Si este fuese un país como tendría que ser (vamos, como se imagina uno que tendría que ser), ya se habría escrito un libro titulado más o menos así, Sociología de los premios literarios. Con tantos libros como se publican, todavía quedan libros por escribir, libros que nadie escribe. Este que digo parece desde luego que no lo va a escribir nadie, porque ya han pasado de moda los enfoques sociológicos de la literatura, y Lukács, Goldmann, Escarpit y demás compañeros mártires ya no se llevan. Pero un libro así, si estuviera bien escrito y mejor concebido, nos revelaría muchas cosas sabrosas sobre la literatura, pero también sobre la antropología, sobre la psicología, sobre nosotros mismos.
De todos modos, aunque el libro no llegue, lo que sí llegan son algunos apuntes. José Luis García Martín insistía hace poco en su teoría cuántica de los premios literarios, según la cual, uno o dos sientan bien, pero más de tres resultan tóxicos o mortales de necesidad. "Los premios de poesía —escribe el crítico asturextremeño—suelen estar gafados: quien después de los cuarenta sigue concursando ya no juega en la misma división que Valente o Brines, sino en la de los muy respetables Ángel García López o Carlos Murciano". La frase encierra una verdad estadística, pero no una verdad de principio. Suele ser así, pero no necesariamente tiene que ser así. De hecho, la frase es casi tautológica: la mayoría de los poetas no alcanzan la cima de los Brines y los Valentes. Ya lo sabíamos. Incluso más: la mayoría de los poetas realmente existentes no alcanzan las cimas de Ángel García López o Carlos Murciano.

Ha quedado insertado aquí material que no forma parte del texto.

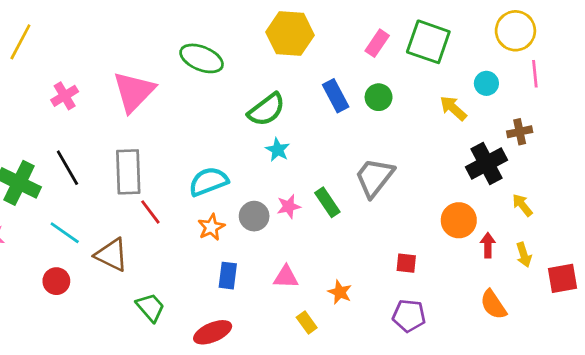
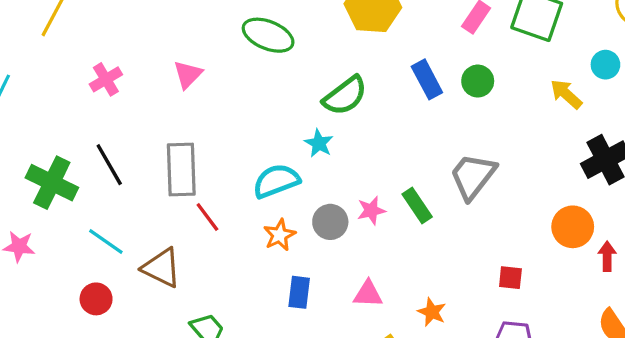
pink triangle: (134, 92) -> (188, 74), size x0.6
cyan star: (278, 150) -> (319, 143), moved

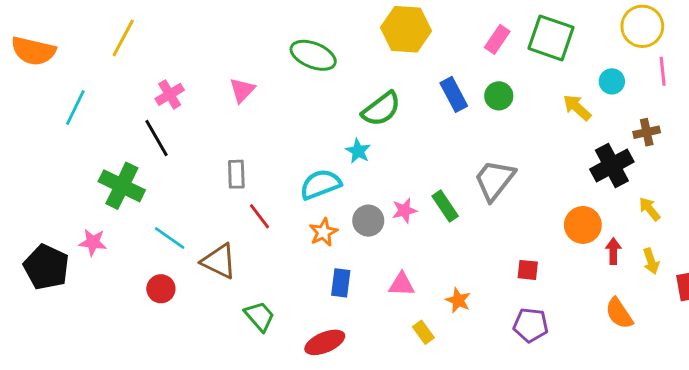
black line: (109, 165) -> (157, 138), moved
gray rectangle: (181, 169) -> (236, 174), size x0.6

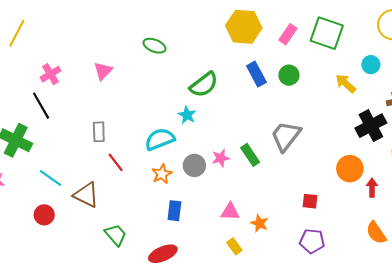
yellow hexagon: (406, 29) -> (244, 27), moved
green ellipse: (313, 55) -> (154, 46), size x0.7
pink triangle: (402, 284) -> (230, 212), moved

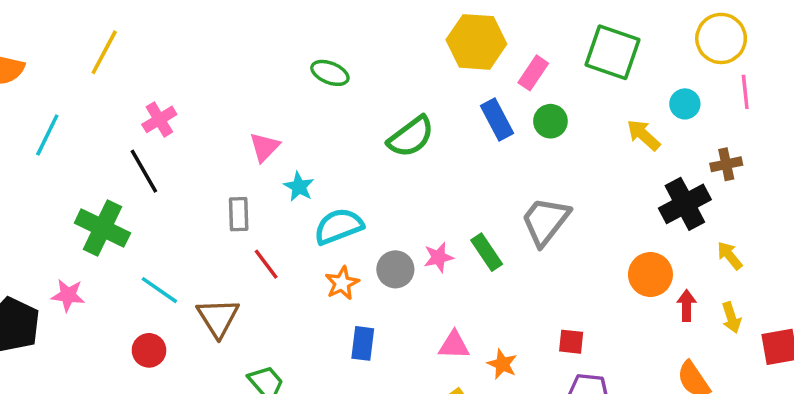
pink rectangle: (288, 34) -> (533, 73), moved
pink triangle: (103, 71) -> (264, 147), moved
cyan star: (187, 115) -> (299, 187), moved
brown triangle: (86, 195) -> (218, 318), turned 32
red square: (310, 201) -> (571, 342), moved

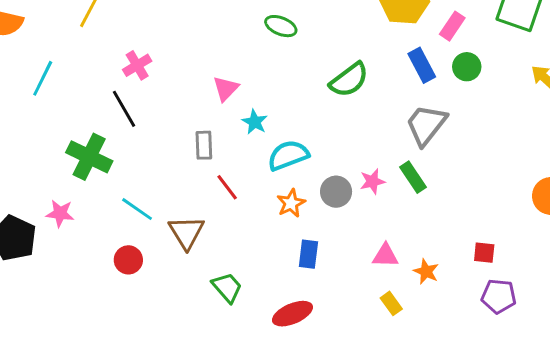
gray trapezoid: (545, 221) -> (426, 125), moved

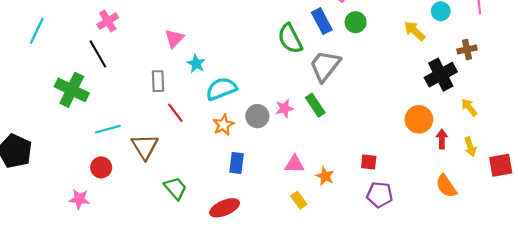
green semicircle: (349, 80) -> (290, 39), moved, turned 100
cyan line: (137, 209) -> (108, 129), turned -50
pink star: (60, 213) -> (79, 199), moved

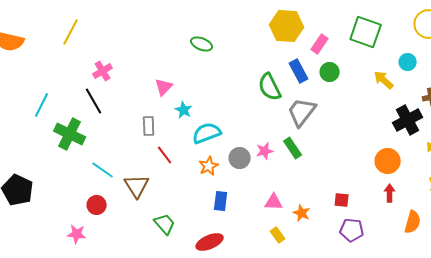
cyan line: (37, 31) -> (42, 105), moved
cyan line: (108, 129) -> (103, 170), turned 50
red arrow: (442, 139) -> (390, 193), moved
orange semicircle: (446, 186) -> (413, 222), turned -130

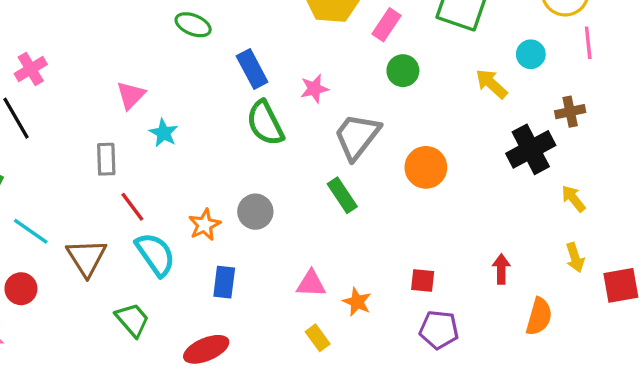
blue rectangle: (299, 71) -> (252, 69), moved
green semicircle: (270, 87) -> (265, 123), moved
cyan semicircle: (207, 133) -> (155, 254), moved, turned 76
pink star: (265, 151) -> (314, 89), moved
orange circle: (388, 161) -> (426, 167), moved

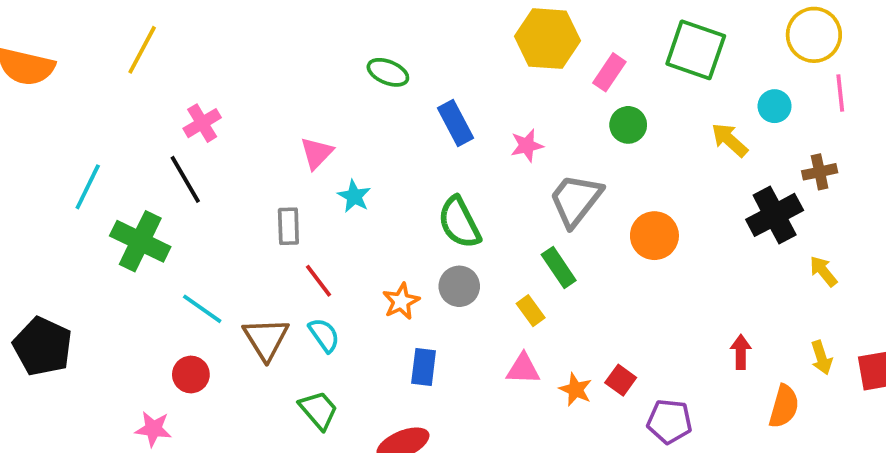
green semicircle: (265, 123) -> (459, 222), moved
cyan semicircle: (155, 254) -> (324, 335), moved, size x0.7
yellow arrow: (575, 258) -> (821, 358), moved
red square: (423, 280) -> (621, 380), moved, turned 30
yellow rectangle: (318, 338) -> (531, 311), moved

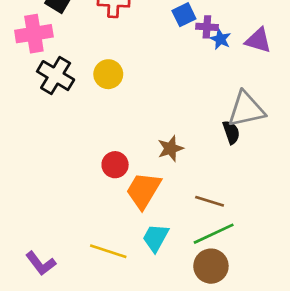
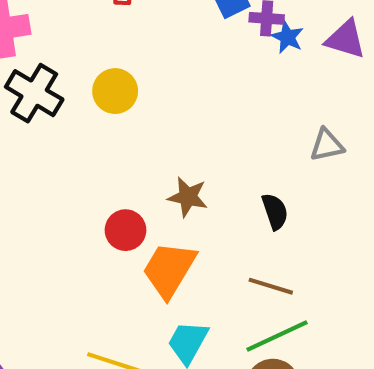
gray triangle: (246, 109) -> (327, 145), size x0.6
black semicircle: (231, 132) -> (275, 211), moved
brown star: (170, 149) -> (188, 197), moved, turned 30

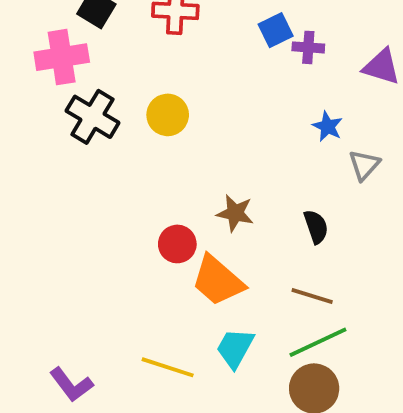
blue star: (287, 37) -> (328, 126), moved
gray triangle: (327, 145) -> (364, 165), turned -36
orange trapezoid: (169, 270) -> (218, 281), turned -80

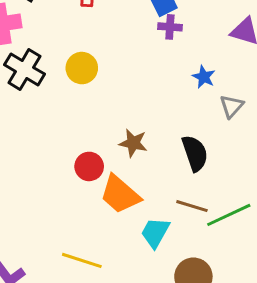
purple cross: (308, 47) -> (170, 27), moved
black semicircle: (316, 227) -> (195, 153), size x1.4
green line: (318, 342) -> (229, 215), moved
cyan trapezoid: (235, 348) -> (155, 233), moved

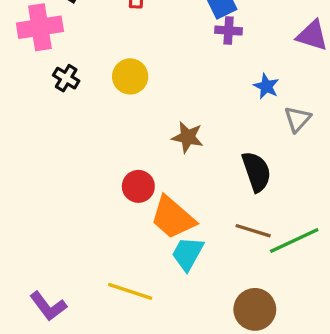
black cross: (24, 69) -> (66, 78), size x0.6
brown star: (133, 143) -> (188, 137), moved
cyan trapezoid: (155, 233) -> (188, 254), moved

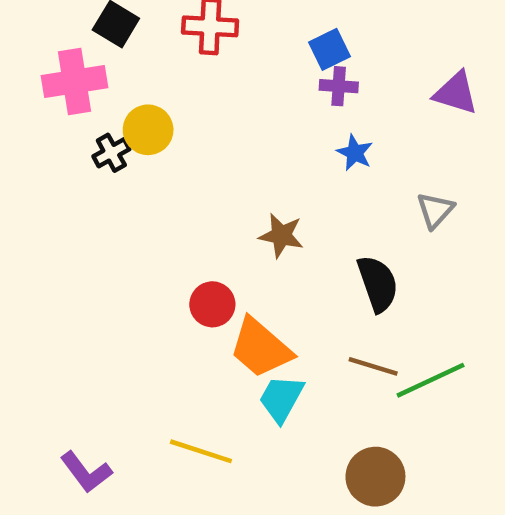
yellow circle: (130, 76) -> (148, 130), moved
black cross: (66, 78) -> (111, 153), turned 30
blue star: (266, 86) -> (355, 153), moved

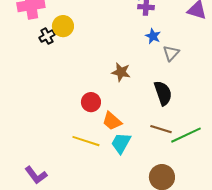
gray triangle: (435, 210) -> (171, 53), moved
orange trapezoid: (261, 348) -> (112, 121), size x0.7
yellow line: (201, 451) -> (86, 141), moved

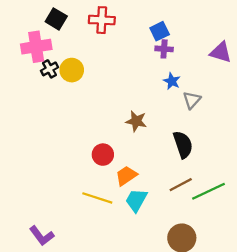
black cross: (47, 36) -> (49, 69), moved
orange trapezoid: (112, 121) -> (126, 176), turned 105
brown line: (161, 129) -> (181, 185), turned -45

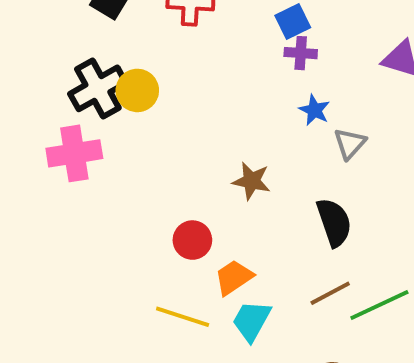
pink cross: (36, 47) -> (74, 153), moved
black cross: (49, 69) -> (98, 88), size x1.8

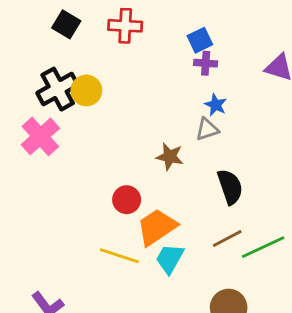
gray triangle: (350, 144) -> (207, 129), moved, turned 30
pink cross: (74, 153) -> (40, 136), turned -33
orange trapezoid: (234, 277) -> (157, 227), size x1.4

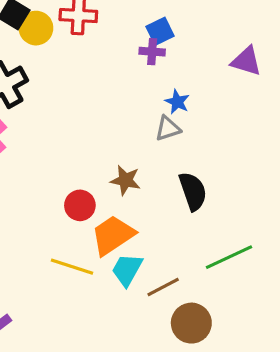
purple cross: (206, 63) -> (152, 52), moved
yellow circle: (86, 90) -> (36, 28), moved
brown star: (170, 157) -> (125, 180), moved
brown line: (227, 238) -> (163, 287), moved

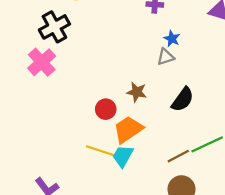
black semicircle: (193, 191) -> (183, 100), turned 55
cyan trapezoid: (127, 270) -> (123, 156), moved
brown line: (163, 287) -> (178, 156), moved

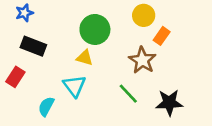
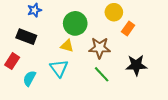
blue star: (24, 13) -> (34, 10), moved
brown star: (142, 60) -> (100, 48), moved, turned -30
black star: (169, 103) -> (136, 65), moved
cyan semicircle: (46, 106) -> (29, 78), moved

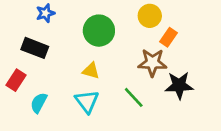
yellow triangle: (67, 46) -> (91, 71), moved
brown star: (100, 48) -> (152, 63), moved
cyan triangle: (59, 68) -> (87, 101), moved

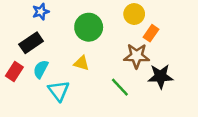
black rectangle: (35, 48) -> (31, 43), turned -55
cyan triangle: (87, 101) -> (59, 91), moved
cyan semicircle: (39, 103) -> (41, 69), moved

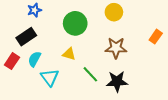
orange rectangle: (151, 33) -> (156, 37), moved
black star: (161, 76) -> (117, 81), moved
green line: (120, 87) -> (90, 74), moved

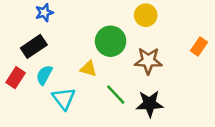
green circle: (75, 23) -> (111, 41), moved

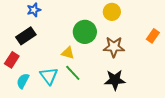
cyan semicircle: (44, 75) -> (23, 81), moved
green line: (116, 95) -> (73, 73), moved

También Álvaro Valverde escribe sobre premios literarios, a raíz de su amarga experiencia como jurado de alguno de ellos, fallado recientemente en Almendralejo, villa natal de Espronceda. Incluso los premios “limpios”, y quizás preferentemente estos, los suelen ganar los cazapremios profesionales. Para estos señores, a los que Valverde califica de ludópatas, “el objetivo no es tanto publicar una nueva obra (en rigor no la hay: a determinado ritmo, la reiteración es inevitable), cuanto seguir ganando dinero a costa de esta curiosa lotería.”
Todos conocemos ejemplos de estos curiosos ciudadanos de la república de las letras. Yo he oído hablar de una señora jubilada que todos los años da la vuelta a España recogiendo premios y flores naturales por villas, villorríos y lugares. Ella no necesita del INSERSO para viajar. Y una vez me contaron lo que exclamó el presidente de un jurado al abrir la plica del que resultó galardonado: ¡Jo, otra vez Manuel Terrín Benavides!
Es verdad que a veces los jurados no tienen dónde elegir. Pero también es cierto que a veces, muchas veces, no aciertan porque sencillamente no saben leer.
Yo no creo que la calidad de un poeta se pueda medir por el hecho de que gane premios o deje de ganarlos. Ni de que escriba mucho o escriba poco. Balzac escribió muchísimo, y siempre para ganar dinero, pero esto no quiere decir nada, y ahí está su obra, irregular, sí, pero irregular como una cordillera.
Todo esto es muy complejo, y por eso haría falta que alguien se animase a escribir ese libro que falta.
Ahora bien, de lo que sí soy partidario es de que siga habiendo premios literarios. Porque, si no, ¿de qué íbamos a hablar? Como cuando nos encontramos al vecino del quinto en el ascensor y cambiamos impresiones sobre el tiempo. Un tema de conversación. Un bonito tema de conversación. Así que seguiremos, porque aún queda mucha tela que cortar. Por cierto, que hoy parece que está más fresco que ayer. —Sí, pero llover no llueve.